WORK REQUIRED — Decide whether each statement agrees with the Minor Eye Conditions text below, answering yes or no and quoting the words of the text that settle it. 1. The service started on 1 October 2018. 2. The service is run by hospital doctors. 3. Eye problems are often painful.

DOCUMENT PASSAGE —
____________________

Minor Eye Conditions
The new Plymouth based Minor Eye Conditions Service (MECS) provided by local optician practices went live on 1 October 2018.
This service provides urgent eye assessments for patients complaining of recent/sudden onset of specific minor eye conditions.
Based at Derriford Hospital, the service provides care closer to home, avoiding a trip to the hospital for patients who do not require emergency eye care, but need to be seen by an accredited eye care practitioner.
Please use the Minor Eye Conditions Signposting document to be directed to the most appropriate service for your condition.
For more information, such as how to book an appointment and what conditions are dealt with at the MEC please see the Minor Eye Condition Leaflet
Find out why regular eye tests (sight tests) are important and how a healthy lifestyle can help maintain good vision.
Why are regular eye tests so important?
It's easy to neglect your eyes because they often don't hurt when there's a problem.
Having an eye test won't just tell you if you need new glasses or a change of prescription – it's also an important eye health check.

____________________

DATA LISTING —

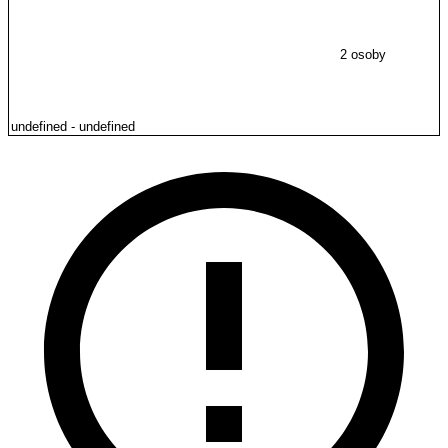
2 osoby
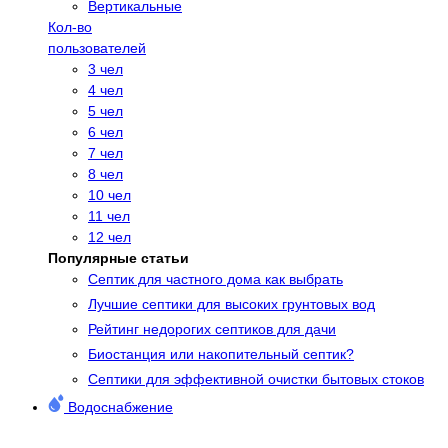
Вертикальные
Кол-во
пользователей
3 чел
4 чел
5 чел
6 чел
7 чел
8 чел
10 чел
11 чел
12 чел
Популярные статьи
Cептик для частного дома как выбрать
Лучшие септики для высоких грунтовых вод
Рейтинг недорогих септиков для дачи
Биостанция или накопительный септик?
Септики для эффективной очистки бытовых стоков
Водоснабжение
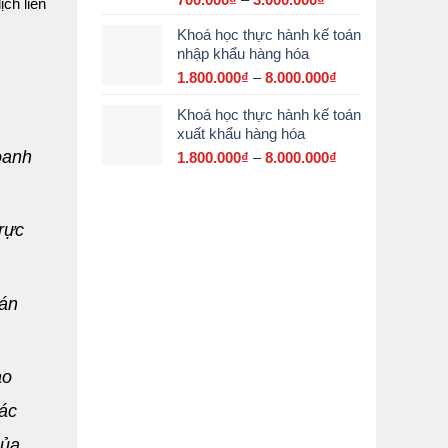
ịch liên
giá:
Khoá học thực hành kế toán
từ
nhập khẩu hàng hóa
700.000₫
đến
1.800.000
₫
–
8.000.000
₫
Khoảng
3.000.000₫
giá:
Khoá học thực hành kế toán
từ
xuất khẩu hàng hóa
1.800.000₫
đến
oanh
1.800.000
₫
–
8.000.000
₫
Khoảng
8.000.000₫
giá:
từ
1.800.000₫
rực
đến
8.000.000₫
ián
ào
các
của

____________________

OUTPUT FOR THIS EXERCISE —
1. Yes: "went live on 1 October 2018"
2. No: "provided by local optician practices"
3. No: "they often don't hurt when there's a problem"